Die städtischen Sammlungen wurden seit den 20er Jahren von Friedrich Kutzbach in der Steipe und im roten Haus betreut, bevor er sich ausschließlich der Bauforschung und Denkmalpflege der Stadt Trier widmete. Von 1935 bis 1945 leitete der aus Wernigerode stammende Kunsthistoriker Dr. Walter Dieck, seit 1932 Mitglied der NSDAP, das städtische Museum, modernisierte die Räume und zog 1937/38 mit der Sammlung in den ehemaligen Marstall des Kurfürstlichen Palais. Hier war geplant, ein „Großmuseum der Deutschen Westmark“ einzurichten, welches alle Trierer Museum unter einem Dach zusammenfassen sollte. Bis zum Ende der Nazi-Diktatur verfügte das städtische Museum hier über repräsentative Räume, die der Direktor mit mehr als 30 Ausstellungen bespielte. Nach dem Kriegsausbruch 1939 waren alle wertvollen Bestände in Sicherheit gebracht worden, so dass der größte Teil der Bestände jahrelang nicht präsentiert werden konnte.

Um die Kulturinstitution auch für propagandistische Zwecke nutzen zu können, beschlossen die Trierer Stadtverwaltung mit Genehmigung des Regierungspräsidenten, Kunstgegenstände zu verkaufen, die „nichtdeutscher Herkunft“ entstammten und somit nicht in die Ausrichtung des Museums auf „heimatliche Grundlage“ passten. So verlor die Stadt Trier Gemälde holländischer und italienischer Meister aus der Sammlung Hermes, italienische Kunst aus dem 13. bis 18. Jahrhunderts sowie zahlreiche grafische Arbeiten unter anderem von Dürer, Holbein und Rembrandt. Diese Beispiele machen deutlich, dass Verkäufe von Museumsbeständen kein adäquates Mittel sind, um Sammlungen aufzubauen. Kurz vorher wurde aus dem Stadtarchiv Trier zum selben Zweck bereits der zweite Band der Gutenberg-Bibel verkauft.

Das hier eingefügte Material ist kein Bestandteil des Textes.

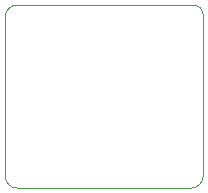
<source format=gm1>
G04 #@! TF.GenerationSoftware,KiCad,Pcbnew,8.0.5*
G04 #@! TF.CreationDate,2024-10-31T19:03:19-07:00*
G04 #@! TF.ProjectId,uSlime_BNO085_Module,75536c69-6d65-45f4-924e-4f3038355f4d,rev?*
G04 #@! TF.SameCoordinates,Original*
G04 #@! TF.FileFunction,Profile,NP*
%FSLAX46Y46*%
G04 Gerber Fmt 4.6, Leading zero omitted, Abs format (unit mm)*
G04 Created by KiCad (PCBNEW 8.0.5) date 2024-10-31 19:03:19*
%MOMM*%
%LPD*%
G01*
G04 APERTURE LIST*
G04 #@! TA.AperFunction,Profile*
%ADD10C,0.050000*%
G04 #@! TD*
G04 APERTURE END LIST*
D10*
X93400000Y-95350000D02*
G75*
G02*
X94400000Y-94350000I1000000J0D01*
G01*
X94400000Y-109850000D02*
G75*
G02*
X93400000Y-108850000I0J1000000D01*
G01*
X109400000Y-94350000D02*
X94400000Y-94350000D01*
X93400000Y-95350000D02*
X93400000Y-108850000D01*
X110150000Y-108850000D02*
G75*
G02*
X109150000Y-109850000I-1000000J0D01*
G01*
X109400000Y-94350000D02*
G75*
G02*
X110150000Y-95100000I0J-750000D01*
G01*
X110150000Y-108850000D02*
X110150000Y-95100000D01*
X94400000Y-109850000D02*
X109150000Y-109850000D01*
M02*

</source>
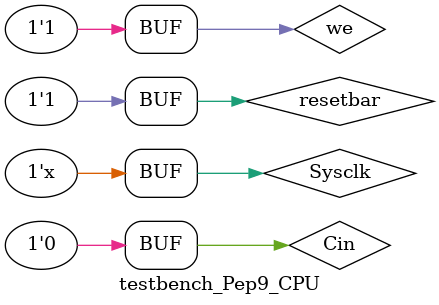
<source format=v>
`timescale 1ns / 1ps


module testbench_Pep9_CPU;

	reg Sysclk, resetbar, Cin, we;
	reg [15:0] address;
	reg [7:0] writeData;
	wire  [7:0] AluOpt_C, readData;
	wire S, C, V, Z, N, done;

	Top_Pep9CPU pep9( 
	   .AluOpt_C(AluOpt_C),
		.S(S),
		.C(C),
		.V(V), 
		.Z(Z),
		.N(N),
		.Sysclk(Sysclk),
		.resetbar(resetbar),
		.Cin(Cin));
	
	initial 
	begin
		Sysclk <= 'b0;
		resetbar <= 1;
		Cin <= 'b0;
	    address <= 16'h00;
        writeData <= 8'h61;
        we <= 1;
        if(done)
            begin
                address <= 16'bx;
                writeData <= 8'bx;
            end
		$monitor("t = %d	AluOpt_C = %h	", $time, AluOpt_C);
	end
	
	SystemBus TestBenchApb(
        .DoneMem(done),
        .DatatoRead(readData),
        .DatatoWrite(writeData),
        .we(we),
        .address(address),
        .Sysclk(Sysclk));
       
	always 
    begin    
        #10 Sysclk <= ~Sysclk;
   end
endmodule

</source>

Von dem Erlös erwarb das Museum im geringen Umfang zeitgenössische Werke von Künstlern, die zum Teil auch in den großen Münchner Propagandaausstellungen zu sehen waren, darunter Skulpturen von Kurt Zimmermann und Annie Höfken-Hempel. Wichtiger jedoch war dem Kunsthistoriker Dieck, die Trierer Sammlung mit Werken zur Darstellung der lokalen und regionalen Geschichte ab 1500 zu vervollständigen. Noch heute bestücken zahlreiche von Dieck erworbene Werke die Dauerausstellung oder komplettieren die Sonderausstellungen. So erwarb er beispielsweise Zeichnungen von Ramboux, Gemälde von Januarius Zick, Simon Meister und Heinrich Foelix. Zeitgenössische Künstler lud er ein, Porträts der Stadt anzufertigen, die das Museum ankaufte. Diese Tradition lebt bis heute fort.

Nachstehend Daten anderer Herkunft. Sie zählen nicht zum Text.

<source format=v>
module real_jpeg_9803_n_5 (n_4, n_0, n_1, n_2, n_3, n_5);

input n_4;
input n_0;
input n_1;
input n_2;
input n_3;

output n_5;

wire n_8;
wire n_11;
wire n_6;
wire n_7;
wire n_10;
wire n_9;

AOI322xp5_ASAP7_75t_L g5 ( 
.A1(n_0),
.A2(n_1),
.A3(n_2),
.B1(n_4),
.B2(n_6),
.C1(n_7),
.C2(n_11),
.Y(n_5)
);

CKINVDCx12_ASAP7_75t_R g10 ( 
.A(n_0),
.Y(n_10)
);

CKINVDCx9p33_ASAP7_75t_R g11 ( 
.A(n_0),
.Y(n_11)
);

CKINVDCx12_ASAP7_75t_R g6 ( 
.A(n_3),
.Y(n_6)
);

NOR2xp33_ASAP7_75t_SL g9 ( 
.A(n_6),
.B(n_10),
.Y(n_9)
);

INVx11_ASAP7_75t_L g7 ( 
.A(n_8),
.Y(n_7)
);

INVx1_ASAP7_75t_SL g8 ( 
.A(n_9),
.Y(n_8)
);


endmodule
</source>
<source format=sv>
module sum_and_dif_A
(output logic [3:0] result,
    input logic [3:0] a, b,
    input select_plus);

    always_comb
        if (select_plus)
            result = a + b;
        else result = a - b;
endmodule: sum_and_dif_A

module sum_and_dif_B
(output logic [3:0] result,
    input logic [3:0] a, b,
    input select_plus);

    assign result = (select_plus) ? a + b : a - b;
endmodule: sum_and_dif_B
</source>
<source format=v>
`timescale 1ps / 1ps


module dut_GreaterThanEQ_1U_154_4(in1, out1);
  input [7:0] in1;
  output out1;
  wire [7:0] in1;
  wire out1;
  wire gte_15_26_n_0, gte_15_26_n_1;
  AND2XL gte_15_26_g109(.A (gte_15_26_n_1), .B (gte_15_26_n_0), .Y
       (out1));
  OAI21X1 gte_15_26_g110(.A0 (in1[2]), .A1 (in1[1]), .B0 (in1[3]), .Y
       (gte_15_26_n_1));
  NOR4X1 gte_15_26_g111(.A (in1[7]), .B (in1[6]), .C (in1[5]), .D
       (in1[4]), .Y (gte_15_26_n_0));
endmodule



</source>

Bei der Planung der Ausstellungen musste sich Walter Dieck regelmäßig mit dem Landeskulturverwalter des Gaus Koblenz-Trier bzw. Moselland abstimmen, was mit wenigen Reibungsverlusten funktioniert hat. 1945 von seinem Amt suspendiert, kümmerte sich Dieck sofort um Wiedereinstellung. Im Entnazifizierungsverfahren wurde er von der französischen Besatzungsmacht als Mitläufer eingestuft. In seiner zweiten Amtsperiode von 1951 bis 1961 leitete der wieder das städtische Museum, welches sich seitdem im Simeonstift befindet.

Die ausführlichen Forschungsergebnisse sind in dem Aufsatz „Das Städtische Museum Trier in der NS-Zeit 1933-1945. Eine Institutionsgeschichte“ nachzulesen, der im Dezember 2012 im Kurtrierischen Jahrbuch erschienen ist.